▶ **Work to be completed**:
The answer must be an exact copy of the entries that follow, with all images removed.
______
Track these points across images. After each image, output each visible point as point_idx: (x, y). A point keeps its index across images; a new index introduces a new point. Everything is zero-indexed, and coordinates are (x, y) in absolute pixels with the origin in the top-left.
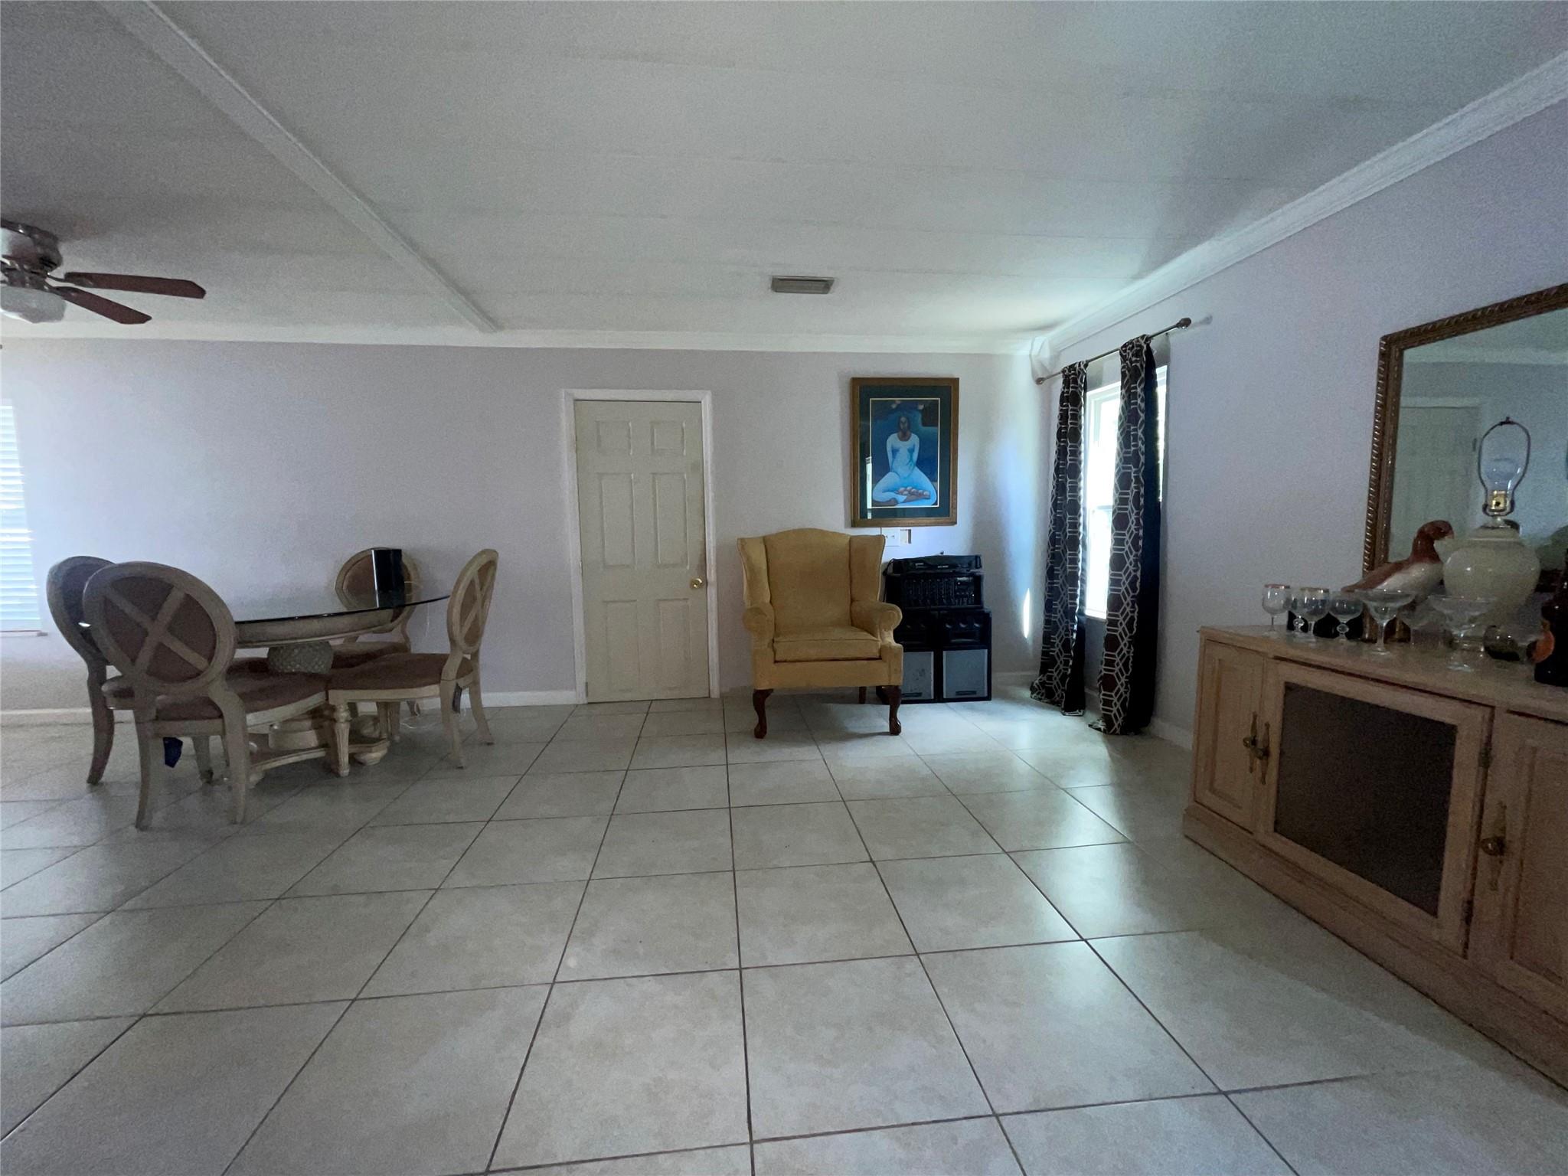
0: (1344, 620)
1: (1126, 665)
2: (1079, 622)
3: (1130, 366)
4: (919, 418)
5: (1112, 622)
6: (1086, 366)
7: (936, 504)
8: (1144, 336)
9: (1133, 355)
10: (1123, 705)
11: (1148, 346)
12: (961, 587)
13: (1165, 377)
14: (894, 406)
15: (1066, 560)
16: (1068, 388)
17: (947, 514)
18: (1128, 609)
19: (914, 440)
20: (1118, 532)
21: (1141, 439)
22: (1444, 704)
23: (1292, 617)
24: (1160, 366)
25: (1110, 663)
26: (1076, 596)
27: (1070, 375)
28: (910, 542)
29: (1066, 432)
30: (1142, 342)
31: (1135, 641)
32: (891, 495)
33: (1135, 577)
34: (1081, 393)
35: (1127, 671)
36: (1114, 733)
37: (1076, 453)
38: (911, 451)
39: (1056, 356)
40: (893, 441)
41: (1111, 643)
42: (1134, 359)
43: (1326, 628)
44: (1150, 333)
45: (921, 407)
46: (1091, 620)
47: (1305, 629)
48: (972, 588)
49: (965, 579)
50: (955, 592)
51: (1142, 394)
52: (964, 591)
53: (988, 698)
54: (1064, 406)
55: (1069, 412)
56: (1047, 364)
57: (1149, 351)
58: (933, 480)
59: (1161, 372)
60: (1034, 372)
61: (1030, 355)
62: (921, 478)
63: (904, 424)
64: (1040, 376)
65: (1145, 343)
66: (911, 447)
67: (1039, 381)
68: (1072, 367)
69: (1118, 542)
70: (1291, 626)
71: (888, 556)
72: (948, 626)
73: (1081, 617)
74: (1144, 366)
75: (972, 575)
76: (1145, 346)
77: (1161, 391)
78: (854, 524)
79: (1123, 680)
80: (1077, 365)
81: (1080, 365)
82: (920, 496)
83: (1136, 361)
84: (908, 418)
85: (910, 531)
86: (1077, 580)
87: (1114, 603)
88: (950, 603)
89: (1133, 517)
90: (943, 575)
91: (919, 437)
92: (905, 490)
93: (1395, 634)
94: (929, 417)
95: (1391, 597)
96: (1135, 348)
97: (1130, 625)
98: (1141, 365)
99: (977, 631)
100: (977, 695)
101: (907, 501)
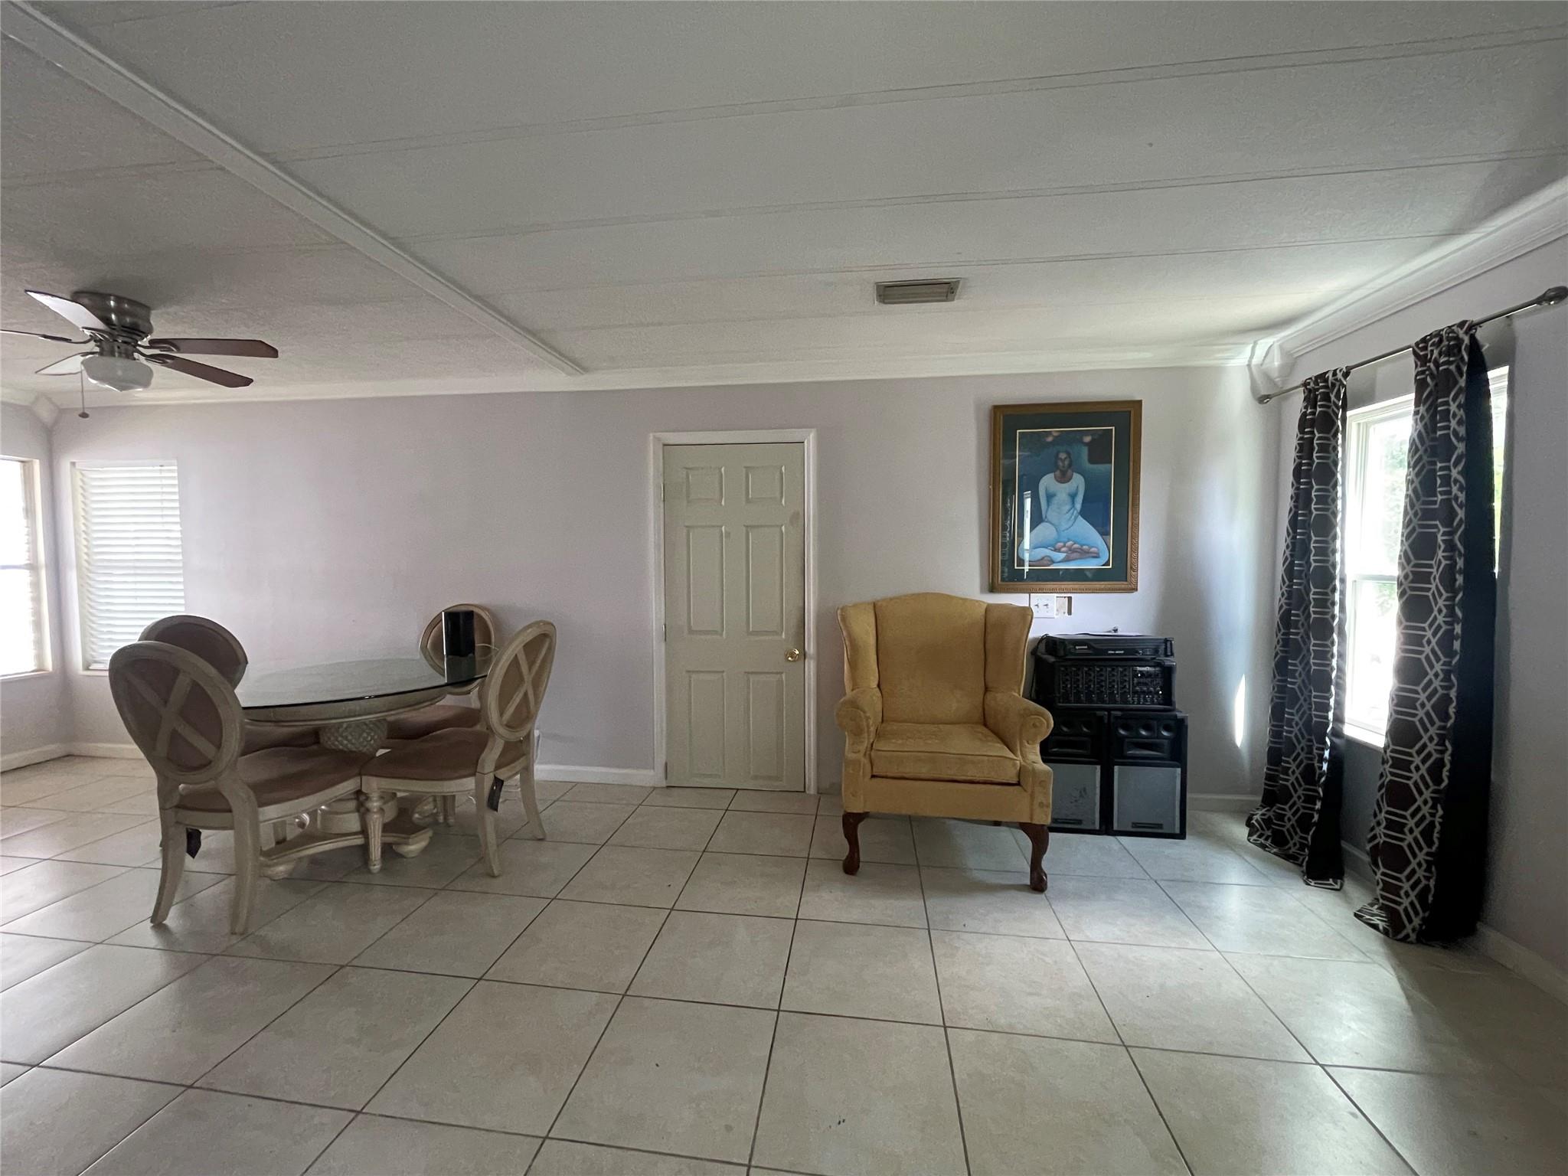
2: (1333, 747)
3: (1435, 372)
4: (1085, 451)
6: (1346, 375)
7: (1107, 564)
8: (1464, 322)
9: (1440, 354)
10: (1421, 898)
11: (1473, 338)
12: (1142, 680)
13: (1506, 383)
14: (1050, 439)
15: (1308, 650)
16: (1315, 407)
17: (1124, 577)
18: (1431, 747)
19: (1078, 482)
20: (1408, 624)
21: (1456, 481)
24: (1498, 365)
25: (1397, 825)
27: (1318, 390)
28: (1070, 613)
29: (1309, 470)
30: (1461, 333)
32: (1046, 551)
34: (1337, 415)
35: (1430, 844)
36: (1404, 939)
37: (1328, 500)
38: (1073, 497)
39: (1291, 363)
40: (1048, 482)
41: (1398, 795)
42: (1443, 359)
44: (1476, 319)
45: (1087, 439)
46: (1356, 745)
48: (1159, 681)
49: (1148, 669)
50: (1134, 687)
51: (1461, 413)
52: (1148, 684)
53: (1182, 836)
54: (1307, 433)
55: (1315, 442)
56: (1275, 374)
57: (1475, 347)
58: (1104, 533)
59: (1498, 378)
60: (1254, 389)
61: (1249, 365)
62: (1086, 532)
63: (1063, 461)
64: (1264, 392)
65: (1466, 333)
66: (1073, 490)
67: (1262, 399)
68: (1322, 377)
69: (1411, 640)
71: (1036, 632)
72: (1122, 733)
73: (1337, 740)
74: (1465, 369)
75: (1158, 664)
76: (1467, 340)
77: (1499, 404)
78: (993, 589)
79: (1422, 860)
80: (1330, 375)
81: (1335, 373)
82: (1085, 553)
83: (1448, 363)
84: (1068, 454)
85: (1070, 599)
86: (1331, 684)
87: (1401, 731)
88: (1125, 701)
89: (1442, 603)
90: (1117, 663)
91: (1084, 477)
92: (1064, 546)
94: (1098, 451)
96: (1445, 343)
97: (1435, 773)
98: (1459, 368)
99: (1166, 742)
100: (1164, 831)
101: (1066, 560)
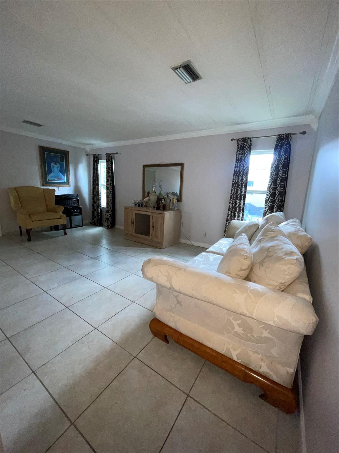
0: (141, 204)
1: (110, 216)
2: (100, 208)
3: (107, 158)
4: (59, 160)
5: (107, 207)
7: (65, 181)
8: (110, 153)
10: (110, 223)
11: (111, 155)
13: (114, 162)
14: (52, 155)
16: (95, 159)
17: (68, 184)
19: (58, 165)
22: (149, 213)
23: (135, 204)
24: (113, 159)
25: (107, 215)
26: (99, 203)
27: (95, 156)
28: (59, 190)
29: (95, 168)
31: (112, 211)
32: (53, 178)
33: (111, 199)
34: (97, 161)
36: (109, 228)
37: (97, 173)
39: (91, 151)
40: (52, 164)
41: (107, 211)
43: (139, 206)
46: (103, 208)
47: (137, 206)
48: (77, 201)
49: (75, 200)
50: (73, 203)
51: (110, 164)
52: (75, 202)
53: (82, 226)
54: (94, 163)
56: (89, 152)
58: (64, 175)
60: (86, 153)
62: (61, 175)
63: (55, 160)
64: (88, 154)
66: (58, 167)
68: (95, 154)
70: (135, 206)
72: (72, 211)
74: (110, 159)
75: (77, 199)
77: (113, 164)
78: (43, 186)
79: (110, 218)
81: (97, 155)
82: (61, 179)
83: (109, 157)
85: (59, 188)
86: (99, 200)
87: (107, 204)
88: (72, 205)
89: (110, 188)
90: (69, 199)
92: (57, 177)
93: (145, 206)
95: (145, 201)
96: (108, 155)
97: (111, 208)
99: (79, 212)
100: (80, 226)
101: (57, 180)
______
▶ **Answer space**:
Track these points across images. After each image, output each visible point as point_idx: (x, y). A point keeps its index across images; a new index introduces a new point. Everything is zero-indexed, and coordinates are (x, y) in absolute pixels with the origin in the top-left.
0: (1344, 620)
1: (1126, 665)
2: (1079, 622)
3: (1130, 366)
4: (919, 418)
5: (1112, 622)
6: (1086, 366)
7: (936, 504)
8: (1144, 336)
9: (1133, 355)
10: (1123, 705)
11: (1148, 346)
12: (961, 587)
13: (1165, 377)
14: (894, 406)
15: (1066, 560)
16: (1068, 388)
17: (947, 514)
18: (1128, 609)
19: (914, 440)
20: (1118, 532)
21: (1141, 439)
22: (1444, 704)
23: (1292, 617)
24: (1160, 366)
25: (1110, 663)
26: (1076, 596)
27: (1070, 375)
28: (910, 542)
29: (1066, 432)
30: (1142, 342)
31: (1135, 641)
32: (891, 495)
33: (1135, 577)
34: (1081, 393)
35: (1127, 671)
36: (1114, 733)
37: (1076, 453)
38: (911, 451)
39: (1056, 356)
40: (893, 441)
41: (1111, 643)
42: (1134, 359)
43: (1326, 628)
44: (1150, 333)
45: (921, 407)
46: (1091, 620)
47: (1305, 629)
48: (972, 588)
49: (965, 579)
50: (955, 592)
51: (1142, 394)
52: (964, 591)
53: (988, 698)
54: (1064, 406)
55: (1069, 412)
56: (1047, 364)
57: (1149, 351)
58: (933, 480)
59: (1161, 372)
60: (1034, 372)
61: (1030, 355)
62: (921, 478)
63: (904, 424)
64: (1040, 376)
65: (1145, 343)
66: (911, 447)
67: (1039, 381)
68: (1072, 367)
69: (1118, 542)
70: (1291, 626)
71: (888, 556)
72: (948, 626)
73: (1081, 617)
74: (1144, 366)
75: (972, 575)
76: (1145, 346)
77: (1161, 391)
78: (854, 524)
79: (1123, 680)
80: (1077, 365)
81: (1080, 365)
82: (920, 496)
83: (1136, 361)
84: (908, 418)
85: (910, 531)
86: (1077, 580)
87: (1114, 603)
88: (950, 603)
89: (1133, 517)
90: (943, 575)
91: (919, 437)
92: (905, 490)
93: (1395, 634)
94: (929, 417)
95: (1391, 597)
96: (1135, 348)
97: (1130, 625)
98: (1141, 365)
99: (977, 631)
100: (977, 695)
101: (907, 501)
2: (1333, 747)
3: (1435, 372)
4: (1085, 451)
6: (1346, 375)
7: (1107, 564)
8: (1464, 322)
9: (1440, 354)
10: (1421, 898)
11: (1473, 338)
12: (1142, 680)
13: (1506, 383)
14: (1050, 439)
15: (1308, 650)
16: (1315, 407)
17: (1124, 577)
18: (1431, 747)
19: (1078, 482)
20: (1408, 624)
21: (1456, 481)
24: (1498, 365)
25: (1397, 825)
27: (1318, 390)
28: (1070, 613)
29: (1309, 470)
30: (1461, 333)
32: (1046, 551)
34: (1337, 415)
35: (1430, 844)
36: (1404, 939)
37: (1328, 500)
38: (1073, 497)
39: (1291, 363)
40: (1048, 482)
41: (1398, 795)
42: (1443, 359)
44: (1476, 319)
45: (1087, 439)
46: (1356, 745)
48: (1159, 681)
49: (1148, 669)
50: (1134, 687)
51: (1461, 413)
52: (1148, 684)
53: (1182, 836)
54: (1307, 433)
55: (1315, 442)
56: (1275, 374)
57: (1475, 347)
58: (1104, 533)
59: (1498, 378)
60: (1254, 389)
61: (1249, 365)
62: (1086, 532)
63: (1063, 461)
64: (1264, 392)
65: (1466, 333)
66: (1073, 490)
67: (1262, 399)
68: (1322, 377)
69: (1411, 640)
71: (1036, 632)
72: (1122, 733)
73: (1337, 740)
74: (1465, 369)
75: (1158, 664)
76: (1467, 340)
77: (1499, 404)
78: (993, 589)
79: (1422, 860)
80: (1330, 375)
81: (1335, 373)
82: (1085, 553)
83: (1448, 363)
84: (1068, 454)
85: (1070, 599)
86: (1331, 684)
87: (1401, 731)
88: (1125, 701)
89: (1442, 603)
90: (1117, 663)
91: (1084, 477)
92: (1064, 546)
94: (1098, 451)
96: (1445, 343)
97: (1435, 773)
98: (1459, 368)
99: (1166, 742)
100: (1164, 831)
101: (1066, 560)
0: (141, 204)
1: (110, 216)
2: (100, 208)
3: (107, 158)
4: (59, 160)
5: (107, 207)
7: (65, 181)
8: (110, 153)
10: (110, 223)
11: (111, 155)
13: (114, 162)
14: (52, 155)
16: (95, 159)
17: (68, 184)
19: (58, 165)
22: (149, 213)
23: (135, 204)
24: (113, 159)
25: (107, 215)
26: (99, 203)
27: (95, 156)
28: (59, 190)
29: (95, 168)
31: (112, 211)
32: (53, 178)
33: (111, 199)
34: (97, 161)
36: (109, 228)
37: (97, 173)
39: (91, 151)
40: (52, 164)
41: (107, 211)
43: (139, 206)
46: (103, 208)
47: (137, 206)
48: (77, 201)
49: (75, 200)
50: (73, 203)
51: (110, 164)
52: (75, 202)
53: (82, 226)
54: (94, 163)
56: (89, 152)
58: (64, 175)
60: (86, 153)
62: (61, 175)
63: (55, 160)
64: (88, 154)
66: (58, 167)
68: (95, 154)
70: (135, 206)
72: (72, 211)
74: (110, 159)
75: (77, 199)
77: (113, 164)
78: (43, 186)
79: (110, 218)
81: (97, 155)
82: (61, 179)
83: (109, 157)
85: (59, 188)
86: (99, 200)
87: (107, 204)
88: (72, 205)
89: (110, 188)
90: (69, 199)
92: (57, 177)
93: (145, 206)
95: (145, 201)
96: (108, 155)
97: (111, 208)
99: (79, 212)
100: (80, 226)
101: (57, 180)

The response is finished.